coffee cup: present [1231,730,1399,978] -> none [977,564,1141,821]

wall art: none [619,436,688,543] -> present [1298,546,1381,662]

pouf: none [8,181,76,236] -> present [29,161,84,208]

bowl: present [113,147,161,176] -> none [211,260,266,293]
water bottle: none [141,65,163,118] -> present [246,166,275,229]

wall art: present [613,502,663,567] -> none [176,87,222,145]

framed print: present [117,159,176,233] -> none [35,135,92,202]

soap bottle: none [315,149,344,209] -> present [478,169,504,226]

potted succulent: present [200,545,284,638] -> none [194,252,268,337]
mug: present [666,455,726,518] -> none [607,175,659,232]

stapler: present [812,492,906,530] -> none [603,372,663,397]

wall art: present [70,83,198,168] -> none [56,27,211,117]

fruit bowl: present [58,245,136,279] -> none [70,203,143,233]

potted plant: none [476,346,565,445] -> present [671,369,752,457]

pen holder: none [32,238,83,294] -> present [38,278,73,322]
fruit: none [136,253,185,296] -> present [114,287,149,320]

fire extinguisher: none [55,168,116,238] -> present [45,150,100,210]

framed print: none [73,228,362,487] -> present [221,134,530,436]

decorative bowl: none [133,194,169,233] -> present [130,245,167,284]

**WORK REQUEST**
For this exercise, output exactly the lines above from the line with "fruit bowl: present" to the line with "framed print: none", counting both, and leave out the rest.

**EXPECTED ANSWER**
fruit bowl: present [58,245,136,279] -> none [70,203,143,233]

potted plant: none [476,346,565,445] -> present [671,369,752,457]

pen holder: none [32,238,83,294] -> present [38,278,73,322]
fruit: none [136,253,185,296] -> present [114,287,149,320]

fire extinguisher: none [55,168,116,238] -> present [45,150,100,210]

framed print: none [73,228,362,487] -> present [221,134,530,436]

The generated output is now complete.